As mentioned, there’s a ton of components crammed inside the HomePod, and they come together for an audio experience that’s almost shockingly good. Apple ran the HomePod through a handful of test tracks, ranging from Ed Sheeran’s “Shape of You” to the Hamilton soundtrack, and each of them sounded remarkably warm and crisp. More impressive is how the HomePod seemed to layer and highlight different components of each song; it always seemed to emphasize vocals, but I could easily make out the attack of a pick on guitar strings and the warm, lingering sound of a bass being plucked. For me, musical quality often takes a back seat to convenience, but there’s something special about picking up on fresh nuances in a favorite song or being reminded that they were always there, waiting to be heard. The HomePod is especially good at this.

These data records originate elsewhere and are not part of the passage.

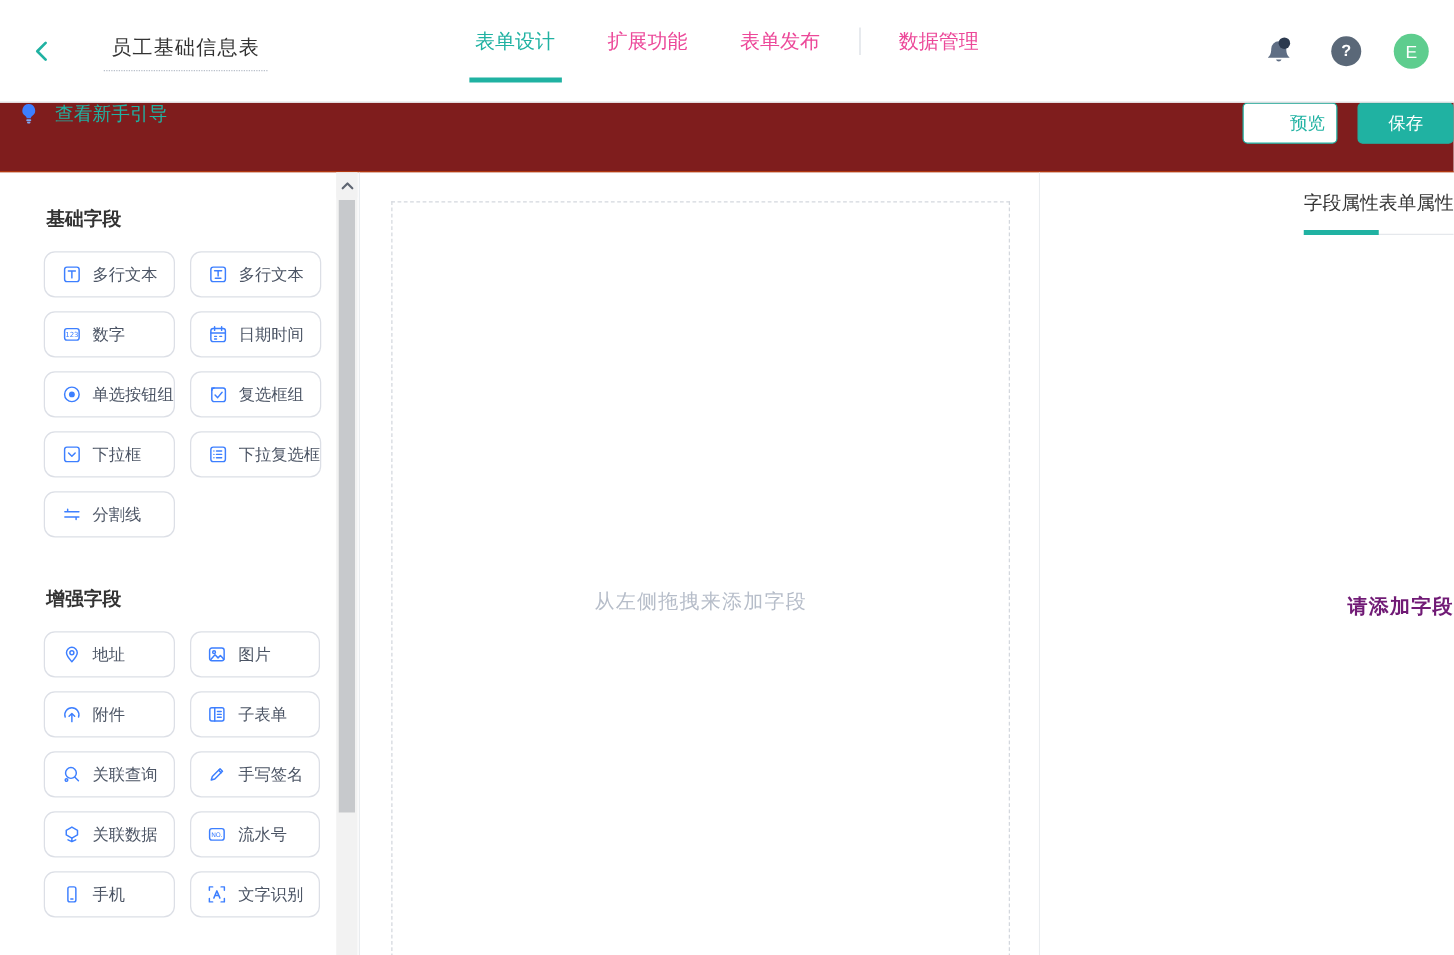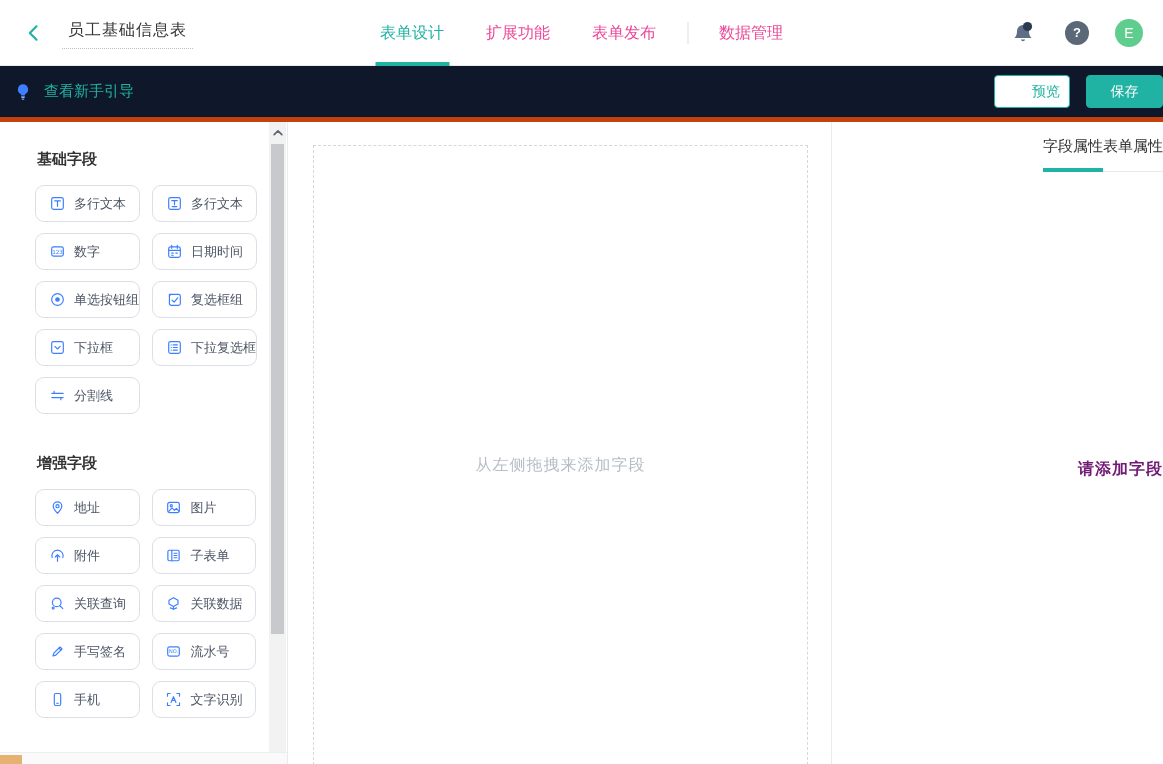--- a/index.html
+++ b/index.html
@@ -1,21 +1,21 @@
 <!DOCTYPE html>
 <html><head>
 <meta charset="utf-8">
 <style>
   * { box-sizing: border-box; margin: 0; padding: 0; }
   html,body { width:1163px; height:764px; overflow:hidden; background:#fff;
     font-family:"Liberation Sans","DejaVu Sans",sans-serif; color:#333; }
 
   
-  .app-header { position:relative; height:66px; background:#fff;
-    border-bottom:1px solid #e9ecef; display:flex; align-items:center; padding:12px 20px; }
+  .app-header { position:relative; height:82px; background:#fff;
+    border-bottom:1px solid #e9ecef; display:flex; align-items:center; padding:12px 20px;gap:21px; }
   .back-btn { width:28px; height:28px; display:flex; align-items:center; justify-content:center; cursor:pointer; }
   .back-btn svg { width:20px; height:20px; stroke:#20b2a2; fill:none; stroke-width:2.6; stroke-linecap:round; stroke-linejoin:round; }
   .form-title { margin-left:14px; font-size:16px; color:#333; padding:4px 6px 7px 6px;
     border-bottom:1px dotted #b9c0ca; letter-spacing:1px; }
   .nav-tabs { position:absolute; left:50%; top:0; transform:translateX(-50%); height:66px;
     display:flex; align-items:center; }
   .nav-tab { position:relative; height:66px; display:flex; align-items:center; padding:0 21px;
     font-size:16px; color:#ec4899; cursor:pointer; white-space:nowrap; }
   .nav-tab.active { color:#20b2a2; }
   .nav-tab.active::after { content:""; position:absolute; left:16px; right:16px; bottom:0;
@@ -23,22 +23,22 @@
   .nav-divider { width:1px; height:22px; background:#d9dee4; margin:0 10px; }
   .header-right { margin-left:auto; display:flex; align-items:center; gap:26px; }
   .bell-wrap { width:30px; height:30px; cursor:pointer; }
   .bell-wrap svg { width:30px; height:30px; }
   .circle-icon { width:24px; height:24px; border-radius:50%; background:#5a6878; color:#fff;
     display:flex; align-items:center; justify-content:center; font-size:13px; font-weight:bold; cursor:pointer; }
   .avatar { width:28px; height:28px; border-radius:50%; background:#5ecd8e; color:#fff;
     display:flex; align-items:center; justify-content:center; font-size:14px; cursor:pointer; }
 
   
-  .sub-toolbar { height:56px; background:#0f172a; border-bottom:5px solid #c2410c;
-    display:flex; align-items:center; padding-left:12px; }
+  .sub-toolbar { height:56px; background:#7f1d1d; border-bottom:1px solid #c2410c;
+    display:flex; align-items:flex-start; padding-left:12px; }
   .bulb { width:18px; height:18px; margin:0 12px 0 2px; }
   .guide-link { color:#20b2a2; font-size:15px; cursor:pointer; }
   .toolbar-actions { margin-left:auto; display:flex; align-items:center; }
   .btn { height:33px; font-size:14px; border-radius:4px; cursor:pointer;
     display:flex; align-items:center; justify-content:center; }
   .btn-preview { width:76px; background:#fff; border:1px solid #20b2a2; color:#20b2a2; margin-right:16px;padding-left:28px; }
   .btn-save { width:77px; background:#20b2a2; border:1px solid #20b2a2; color:#fff; }
 
   
   .main { display:flex; height:642px; }
@@ -263,34 +263,34 @@
                 <circle cx="7.2" cy="6.8" r="4.6"></circle>
                 <path d="M10.6 10.4l3 3"></path>
                 <circle cx="3.4" cy="12.8" r="1.1"></circle>
               </svg>
             </span>
           <span class="fl">关联查询</span>
         </div>
         <div class="field-btn">
           <span class="fi">
               <svg viewBox="0 0 16 16">
+                <path d="M3.2 12.8l.9-3 6.6-6.6 2.1 2.1-6.6 6.6-3 .9z"></path>
+                <path d="M9.5 4.4l2.1 2.1"></path>
+              </svg>
+            </span>
+          <span class="fl">手写签名</span>
+        </div>
+        <div class="field-btn">
+          <span class="fi">
+              <svg viewBox="0 0 16 16">
                 <path d="M8 1.8l4.8 2.7v4L8 11.2 3.2 8.5v-4z"></path>
                 <path d="M8 11.2v3M4.7 12.7L8 14.2l3.3-1.5"></path>
               </svg>
             </span>
           <span class="fl">关联数据</span>
-        </div>
-        <div class="field-btn">
-          <span class="fi">
-              <svg viewBox="0 0 16 16">
-                <path d="M3.2 12.8l.9-3 6.6-6.6 2.1 2.1-6.6 6.6-3 .9z"></path>
-                <path d="M9.5 4.4l2.1 2.1"></path>
-              </svg>
-            </span>
-          <span class="fl">手写签名</span>
         </div>
         <div class="field-btn">
           <span class="fi">
               <svg viewBox="0 0 16 16">
                 <rect x="1.8" y="3.1" width="12.4" height="9.8" rx="2"></rect>
                 <text x="8" y="10" text-anchor="middle" font-size="5.4" fill="#3d7fff" stroke="none" font-family="DejaVu Sans, sans-serif">NO.</text>
               </svg>
             </span>
           <span class="fl">流水号</span>
         </div>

And since it adjusts the way it blasts out music depending on where it is and what’s around it, I was able to wander around a room and hear a song sound the same no matter where I was standing. With most speakers, there’s a sweet spot where everything sounds just right. The HomePod, however, endeavors to build a sweet zone. There are some exceptions, like when you’re standing near a wall the HomePod has its back to, but the sound in those cases is still well worth listening to. This intelligent approach to audio playback isn’t exactly new, though: Google’s Home Max has a feature called Smart Sound that also adjusts audio playback depending on where it is in the room.